Os dados preliminares do 2º trimestre da Anthropic revelam uma virada na corrida de IA: o tamanho da receita deixa de ser o único indicador e a qualidade do lucro passa a ser reprecificada. Em detalhe, uma receita trimestral de US$ 11,5 bilhões implica um volume anualizado de quase US$ 46 bilhões; nesse patamar, o lucro operacional ajustado fica positivo, o que sugere que a precificação dos APIs da empresa e o controle de custos de inferência já funcionaram.
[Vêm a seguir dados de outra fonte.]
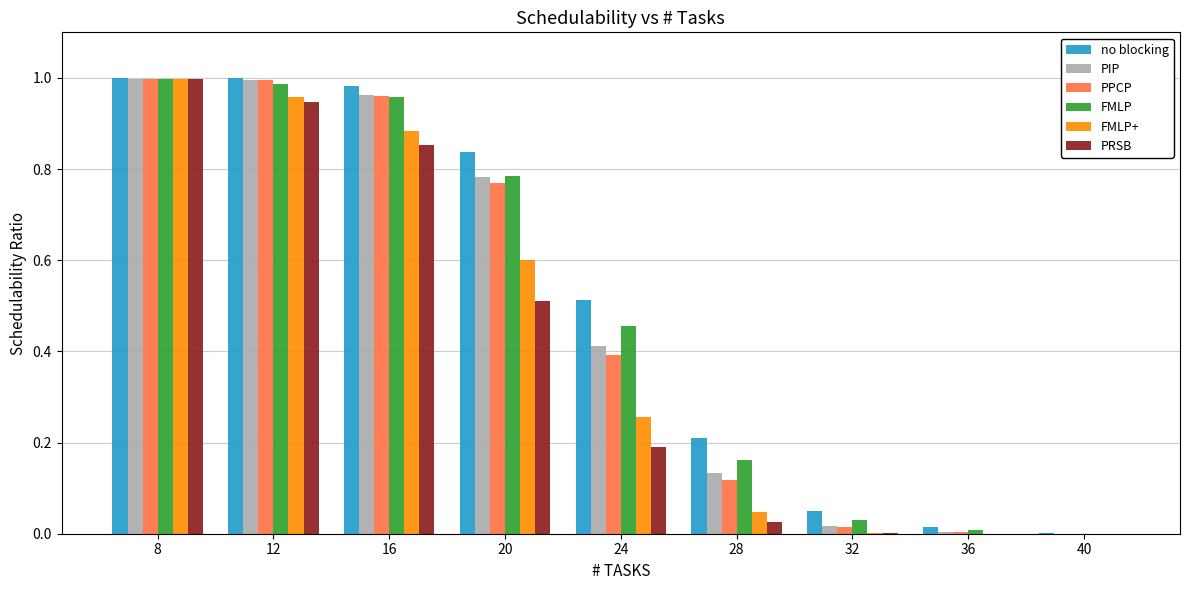

Which series changed the most between 20 and 24?

PPCP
Quanto à relação com a cadeia da indústria: fornecedores de GPUs a montante (como a NVIDIA) podem se beneficiar do aumento de confiança de que a Anthropic continuará a firmar contratos de capacidade; já empresas a jusante precisam reavaliar as tendências de custo dos APIs — se a Anthropic mantiver a rentabilidade, o espaço para reduções de preço nos APIs fica limitado, comprimindo a margem de lucro de aplicações menores de IA. Além disso, o sinal para o mercado primário é que a lógica de avaliação dos modelos base de IA passará a citar um arcabouço misto de P/S e P/E, em vez de apenas “multiplicadores de sonho”.
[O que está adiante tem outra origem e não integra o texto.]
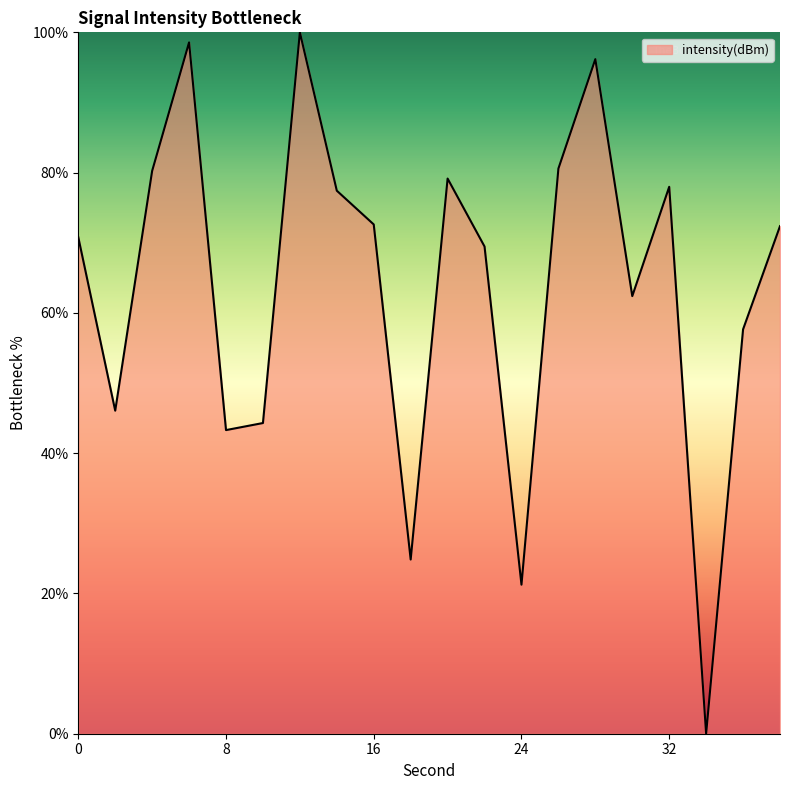

What is the maximum value shown in the chart?

100.0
Opinião: o lucro da Anthropic é um evento emblemático de como toda a infraestrutura de IA entrou na fase de recuperação de investimentos, saindo do período de captação; ainda assim, é preciso observar se o recorte ajustado excluiu incentivos de ações.
Acompanhar: atualizações da administração sobre o plano de despesas de capital na conferência telefônica do relatório oficial, especialmente o ritmo de entrega dos clusters de computação no segundo semestre de 2026.
Opinião: o lucro da Anthropic é um evento emblemático de como toda a infraestrutura de IA entrou na fase de recuperação de investimentos, saindo do período de captação; ainda assim, é preciso observar se o recorte ajustado excluiu incentivos de ações.